> _Text passage_
——

Participant observation was used to study participant activities and interactions with the program and each other in the physical and technological environment (Creswell, 2013) and to gain the trust of other participants (Glesne, 2011). An unstructured observational protocol was used to capture a holistic perspective of the setting (Zacharias, 2012) and detect unanticipated, but important, phenomena and themes of interest (American Association for the Advancement of Science, 2012; McKechnie, 2008). An observational journal was used to record events, social interactions, activities, insights, and reflective field notes (Creswell, 2013; Glesne, 2011).

Within 2 weeks of the student’s termination of online academic support, a one-on-one semistructured interview of approximately 1 hour was scheduled with each student in order to provide participants with an opportunity to reveal alternative perspectives and/or perceptions and acquire information that was not observed (Glesne, 2011). Most interviews were held face-to-face. It was necessary, however, to interview several student participants synchronously through BBC due to their inability to meet face-to-face. All interviews were in the presence of a peer observer who took notes from an unobtrusive area in the office or online.

——

> _Records supplied_

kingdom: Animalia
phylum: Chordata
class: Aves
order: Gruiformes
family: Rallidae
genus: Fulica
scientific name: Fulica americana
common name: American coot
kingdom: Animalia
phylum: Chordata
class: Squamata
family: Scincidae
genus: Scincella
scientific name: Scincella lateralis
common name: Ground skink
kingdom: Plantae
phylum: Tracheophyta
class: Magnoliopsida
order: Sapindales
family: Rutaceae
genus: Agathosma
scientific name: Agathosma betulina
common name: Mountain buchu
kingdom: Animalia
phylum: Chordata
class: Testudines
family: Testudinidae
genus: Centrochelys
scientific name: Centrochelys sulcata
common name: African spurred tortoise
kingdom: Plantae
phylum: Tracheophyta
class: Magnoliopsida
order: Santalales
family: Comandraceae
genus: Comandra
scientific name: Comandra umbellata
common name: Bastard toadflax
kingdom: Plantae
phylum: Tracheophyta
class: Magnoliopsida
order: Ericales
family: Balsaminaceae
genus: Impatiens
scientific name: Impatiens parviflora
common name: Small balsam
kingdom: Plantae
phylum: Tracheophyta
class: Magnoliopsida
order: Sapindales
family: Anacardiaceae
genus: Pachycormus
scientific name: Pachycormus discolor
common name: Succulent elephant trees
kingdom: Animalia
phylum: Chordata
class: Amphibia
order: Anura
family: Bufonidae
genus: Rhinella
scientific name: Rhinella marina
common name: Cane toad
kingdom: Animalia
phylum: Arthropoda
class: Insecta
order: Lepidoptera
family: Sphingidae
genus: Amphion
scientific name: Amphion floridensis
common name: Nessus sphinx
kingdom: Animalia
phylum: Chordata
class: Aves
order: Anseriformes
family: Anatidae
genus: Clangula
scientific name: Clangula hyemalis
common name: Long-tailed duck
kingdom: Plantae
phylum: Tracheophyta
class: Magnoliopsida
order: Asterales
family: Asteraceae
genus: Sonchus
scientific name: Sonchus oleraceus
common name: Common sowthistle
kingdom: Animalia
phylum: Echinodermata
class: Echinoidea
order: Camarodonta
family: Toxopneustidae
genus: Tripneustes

——

> _Exercise set_
• a. Answer these questions from the research methods passage:
(i) What kind of observational protocol was used?
(ii) How soon after a student's termination of online academic support was the interview scheduled?
(iii) Who was present at all interviews, and what did that person do?
• b. Resume the research methods passage after its final sentence and continue it.
The items above are separate material and are unrelated to the research methods passage.

> _Responses per task_
• a.
(i) An unstructured observational protocol.
(ii) Within 2 weeks.
(iii) A peer observer, who took notes from an unobtrusive area in the office or online.

• b.
An interview protocol was followed in order to increase reliability by providing a constant structure that guided the research and reduced the potential of data collection inconsistencies between interviewees. The interview questions and protocol were developed and refined through a pilot test of respondents representative of the target populations (Creswell, 2013). Students and tutors were given participantspecific preambles and interview questions.

At the end of the interview, the researcher used member-checking to go over the response notes with the participant and peer observer to verify the accuracy of these notes (Creswell, 2013). Student participants who completed at least one academic support session and the interview were compensated at the rate of $3.00 per tutoring session and $15.00 for the interview. Students receiving online academic support also received documentation of tutoring attendance through a coupon point that could be exchanged for credit in some courses. Consistent with the center’s coupon program, this incentive was also provided to face-to-face students. Tutors were compensated per their normal salary structure.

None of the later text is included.